SOURCE TEXT:
▼▼▼

The first new Kermit release for Windows in TWENTY-TWO YEARS
(and the first
free and Open Source version ever)...
Kermit 95 3.0.0
for Windows and OS/2
Yes, it's called Kermit 95 once again! K95 for short.
2025 is its 40th anniversary.
David Goodwin and Frank da Cruz
fdc@kermitproject.org
ckw@kermitproject.org
← questions, problems, reports
Page created: 12 February 2025
K95 Beta date:
Programmer:
David Goodwin
Based on:
C-Kermit 10.0 Beta.11, 8 Aug 2024
This page last updated:
Sat Feb 15 14:22:25 2025
New York time
A degree of familiarity with Kermit software is assumed;
if you need an introduction, look HERE.
Table of contents:
Download
SSH change
New features
Minor enhancements
Bugs fixed
Configurations
Also see:
K95 How-To
Daily progress notes
K95 Tutor
Beta.7 startup banner:
Kermit 95 3.0.0 Beta.7, Jan 27 2025, for Windows (64-bit)
Copyright (C) 1985, 2024,
Trustees of Columbia University in the City of New York.
Open Source 3-clause BSD license since 2011.
Type ? or HELP for help.
[C:\Users\fdc\] K95> _
- Links to previous test releases:
- Beta.6 Aug 2024
- Beta.5 Sep 2023
- Beta.4 Jul 2023
- Beta.3 Dec 2022
- Beta.2 Sep 2022
- Beta.1 Aug 2022
The copyright of all Kermit software remains with Columbia University, in
accordance with the separation agreement of 2011. K95's LICENSE command shows
the new Open Source license.
Download and Install Kermit 95 Beta.7
- Click this link to download the install package from Github:
-
https://github.com/davidrg/ckwin/releases/tag/3.0.0beta7
- Install on your PC
-
Drag the downloaded Zip file from your Windows downloads area to your
desktop, where it will be a folder like the one shown just below, with a
name like k95-3.0.0beta7-x86-64. Right-click it, choose "Open" to see all
the files that are in it, including k95g.exe (recommended) and k95.exe
(non-GUI version for esoteric cases). If you double-click either of
these, the program starts.
Or — if you get an error about some DLL missing
when you run it — download and install the matching Visual C++
Redistributable for the version of CKW you downloaded for your version
Windows.
|
K95 3.0 Beta 7 folder and shortcut to K95
|
The Kermit executable (.EXE) file has to stay where it is, among all its
supporting files. For convenience you can put an icon on your desktop that
you can double-click to start K95 from its folder: create a symbolic link by
opening a CMD window on your desktop
and give it the
mklink command (if the link doesn't work, search Google for
"windows mklink command" and/or "microsoft windows symbolic links").
Warning: Incompatible SSH change in K95
Kermit 95's built-in SSH Client
The current SSH client documentation is available here:
HERE
- it has been updated to cover all currently supported commands and
authentication methods, along with those that have not yet been implemented
yet.
IMPORTANT:
This release changes a few default settings and paths! In
particular, the change to the location for storing SSH-related files (known
hosts, private keys, etc) may require a one-off change to your k95custom.ini
file if you are upgrading from a previous K95 3.0 Beta release. See the
sections below before upgrading and if you have any questions, feel free to
ask in Github Discussions:
https://github.com/davidrg/ckwin/discussions
A Github account is required
in order to ask or answer questions there, but you can sign up for free
with the link in the top right corner of the page ("Sign up" in the black
header).

▲▲▲

WHAT YOU HAVE TO DO:
Write out the Kermit 95 page word for word, starting at "[C:\Users\fdc\] K95> _" and ending at "Open Source license.". The material after this point has no part in anything here.

SOURCE MATERIAL:
▼▼▼

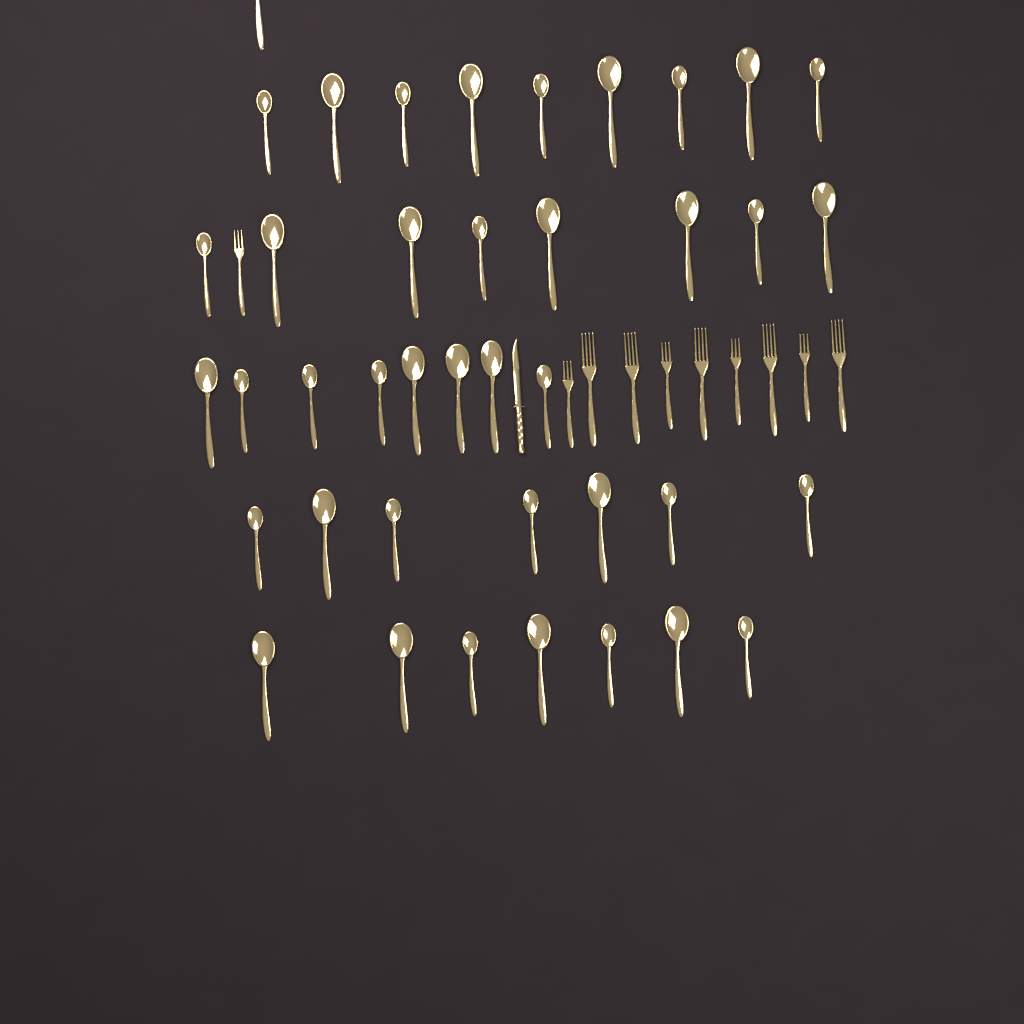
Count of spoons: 40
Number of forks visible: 10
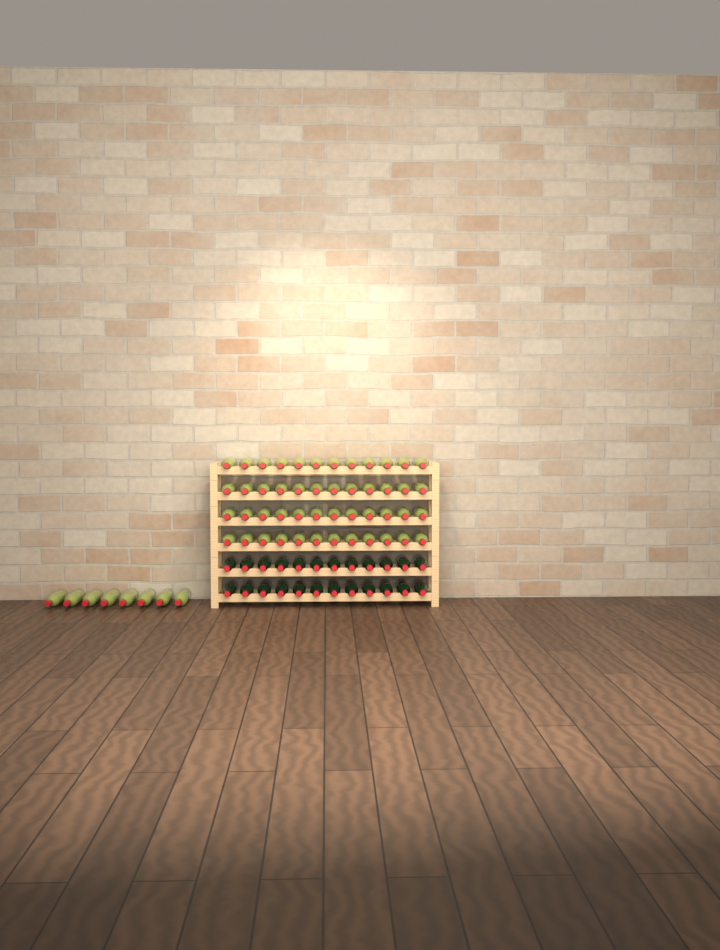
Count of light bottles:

▲▲▲

CORRECT RESPONSE:
[C:\Users\fdc\] K95> _
- Links to previous test releases:
- Beta.6 Aug 2024
- Beta.5 Sep 2023
- Beta.4 Jul 2023
- Beta.3 Dec 2022
- Beta.2 Sep 2022
- Beta.1 Aug 2022
The copyright of all Kermit software remains with Columbia University, in
accordance with the separation agreement of 2011. K95's LICENSE command shows
the new Open Source license.